Fox runs the perimeter by white pine
and a fir family old enough to remember

when people sweated corn from the ground,
smoked trout on the banks of my waters.

On this late afternoon,
I am big enough to hold both earth and sky—

now bannered in amethyst, copper and rose
now naked and undisguised—ever-changing.

Who am I to beg the pilgrims walking here
to pause, give up thought and wonder—

is there another rhythm?


At Brookfield Farm

Before the trees take off like rockets,
a stillness gathers.

Wild aster converses with bees and goldenrod;
thistle lets loose its seed.

Crimson fingers stained by raspberries
dig up globs of potatoes, thin-skinned, dirt clinging

while a child naps in the bean patch
to the cicada’s symphony.

Picking beans is hard work.
We hunch over rows of lacey leaves.

Easier, they say, to pick blindfolded, feel
their slender bodies clump together like keys.

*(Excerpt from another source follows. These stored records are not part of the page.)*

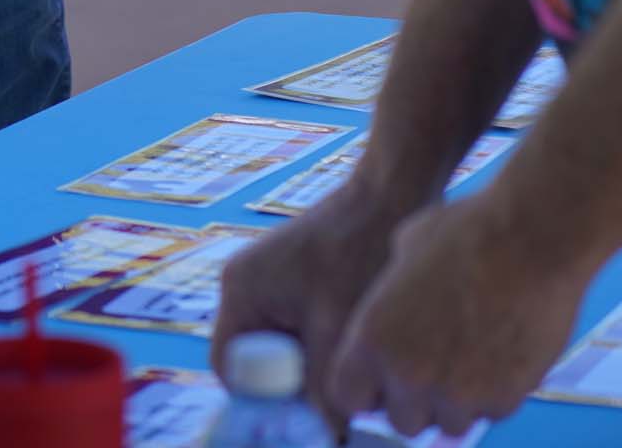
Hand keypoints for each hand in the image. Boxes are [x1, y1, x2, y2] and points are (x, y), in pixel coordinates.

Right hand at [212, 178, 400, 434]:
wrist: (391, 196)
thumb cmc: (360, 255)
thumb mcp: (340, 331)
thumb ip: (324, 389)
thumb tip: (327, 438)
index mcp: (241, 291)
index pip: (230, 367)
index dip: (262, 402)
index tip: (301, 419)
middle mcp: (246, 286)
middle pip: (256, 362)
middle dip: (292, 387)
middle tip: (333, 401)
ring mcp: (269, 281)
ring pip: (282, 349)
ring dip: (312, 367)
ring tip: (349, 369)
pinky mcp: (295, 281)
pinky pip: (297, 331)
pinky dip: (322, 347)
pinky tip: (353, 347)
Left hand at [328, 190, 587, 438]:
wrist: (529, 237)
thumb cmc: (464, 230)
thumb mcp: (403, 250)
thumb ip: (390, 297)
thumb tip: (393, 314)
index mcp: (373, 337)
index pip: (347, 395)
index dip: (364, 386)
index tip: (379, 374)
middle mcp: (409, 374)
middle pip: (400, 419)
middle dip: (412, 398)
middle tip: (430, 361)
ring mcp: (458, 394)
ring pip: (447, 423)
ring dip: (452, 399)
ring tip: (467, 352)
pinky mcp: (503, 400)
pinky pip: (489, 412)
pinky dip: (492, 391)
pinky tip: (500, 348)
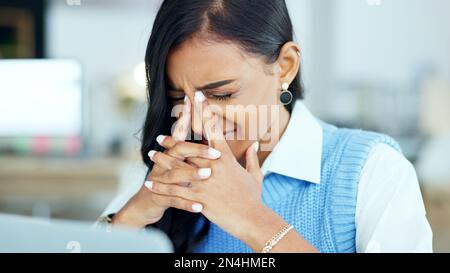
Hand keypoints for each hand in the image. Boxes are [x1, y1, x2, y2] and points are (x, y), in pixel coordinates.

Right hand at [112, 97, 220, 227]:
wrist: (145, 204)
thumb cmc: (170, 181)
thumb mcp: (178, 163)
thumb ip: (192, 149)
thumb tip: (211, 132)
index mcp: (171, 153)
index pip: (180, 131)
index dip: (187, 117)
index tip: (195, 100)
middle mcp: (164, 163)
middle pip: (179, 151)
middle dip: (197, 149)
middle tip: (216, 152)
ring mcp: (159, 180)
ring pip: (176, 175)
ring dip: (192, 174)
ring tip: (208, 174)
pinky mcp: (159, 197)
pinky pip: (174, 200)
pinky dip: (186, 204)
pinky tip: (199, 207)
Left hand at [147, 92, 265, 240]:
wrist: (252, 219)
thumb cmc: (253, 198)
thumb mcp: (256, 175)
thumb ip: (252, 158)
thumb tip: (255, 144)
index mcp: (226, 158)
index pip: (212, 129)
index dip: (204, 110)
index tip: (196, 95)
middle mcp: (213, 166)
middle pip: (188, 147)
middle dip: (172, 140)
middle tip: (159, 136)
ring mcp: (205, 182)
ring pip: (177, 167)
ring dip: (162, 160)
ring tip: (150, 155)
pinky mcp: (199, 198)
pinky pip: (175, 191)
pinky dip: (161, 187)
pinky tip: (150, 184)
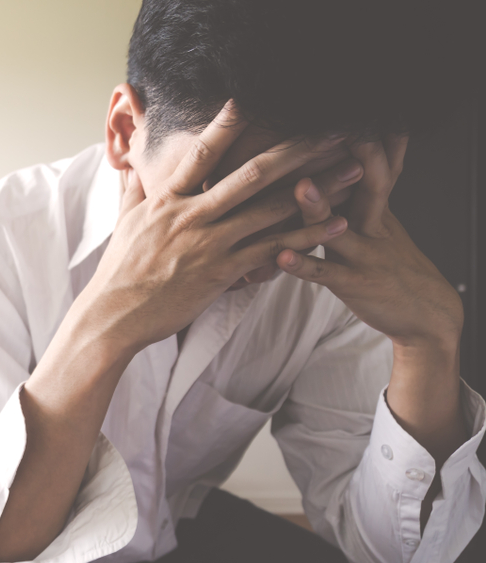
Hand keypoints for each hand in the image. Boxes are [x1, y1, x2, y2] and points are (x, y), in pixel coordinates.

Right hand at [80, 102, 358, 354]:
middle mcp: (192, 214)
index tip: (253, 100)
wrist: (115, 314)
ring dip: (317, 189)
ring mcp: (209, 243)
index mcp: (169, 199)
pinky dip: (307, 236)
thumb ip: (134, 189)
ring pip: (271, 209)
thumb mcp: (125, 222)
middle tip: (333, 131)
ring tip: (352, 172)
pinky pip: (273, 250)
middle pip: (252, 174)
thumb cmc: (120, 271)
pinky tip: (336, 224)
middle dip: (298, 150)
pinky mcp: (222, 272)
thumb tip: (130, 163)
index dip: (227, 125)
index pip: (202, 154)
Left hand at [276, 136, 462, 351]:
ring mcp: (363, 252)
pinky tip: (282, 257)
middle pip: (367, 180)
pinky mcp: (352, 282)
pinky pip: (325, 273)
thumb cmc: (393, 262)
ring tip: (300, 186)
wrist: (425, 313)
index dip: (368, 132)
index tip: (350, 104)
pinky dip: (304, 265)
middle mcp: (370, 222)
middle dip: (357, 151)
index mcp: (374, 203)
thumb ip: (371, 184)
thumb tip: (370, 145)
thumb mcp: (385, 218)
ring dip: (319, 206)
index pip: (376, 157)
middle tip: (341, 124)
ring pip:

Earlier, we unlatched the summer shed door
carried empty baskets into the fields

and were met by a dozen piglets
rooting for love.

The truth is I opened a door in late September
and walked out

expecting nothing.


Scattering Angels

(for Nina)

When she chants
something stirs the air
and the little fish that lives
in my heart leaps out of its element.

Wild birds rise in a black cloud
from the fields of Indiana,
their myriad voices one
as they unspool
themselves in a
dark line
across
the sky.

From the
Himalayas
to the swelling
grasslands of Africa,
new springs bubble up,
ancient roots are moistened
hunger is forgotten, stones sing.

Spruces in the forests of Siberia stand taller,
the ash quivers, five-fingered maples
shout out with zeal,

And, from their empyrean thrones,
her Persian ancestors, anointed
by the blood of the martyrs
and saints, peer through
the thinning veil like
a convocation
of eagles,

And a shiver
ripples like a pebble
across the pond of forgetfulness
embossed with red and golden leaves
atop a mirrored sky,

then my own voice breaks to the surface
and the world settles.

*Reprinted from Issue #1 of e*lix*ir*.



Christine Anne Pratt
Artist Statement:   My goal is to uplift and inspire through my creativity, to touch the hearts of readers and generate transformation. In the artistic process, I find I am navigating the tension between contemporary ideals and ideas of poetry and listening to my own voice, between personal experience and a world-embracing vision. I am working on how to convey certain messages without sounding didactic, how to de-emphasize the self yet be relevant to readers, how to write spiritually-inspired poetry without sounding idealistic or sentimental. The Bahá’í Writings help me keep perspective and clarify the message.